**The task**
In the entries below, how many lines hold the word "right"? Answer with the number only.

**Supplied material**
━━━━━━

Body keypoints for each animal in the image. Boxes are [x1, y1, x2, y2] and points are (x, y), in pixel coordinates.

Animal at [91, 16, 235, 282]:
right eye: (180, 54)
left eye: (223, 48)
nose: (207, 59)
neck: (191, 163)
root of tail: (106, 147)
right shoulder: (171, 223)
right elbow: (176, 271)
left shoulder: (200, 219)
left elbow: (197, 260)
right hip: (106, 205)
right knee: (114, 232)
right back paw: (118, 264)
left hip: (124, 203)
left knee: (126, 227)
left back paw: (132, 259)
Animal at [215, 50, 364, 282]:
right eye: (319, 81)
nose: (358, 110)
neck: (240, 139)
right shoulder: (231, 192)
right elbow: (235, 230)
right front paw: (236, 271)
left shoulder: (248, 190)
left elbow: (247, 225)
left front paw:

━━━━━━

**Reply to the exercise**
10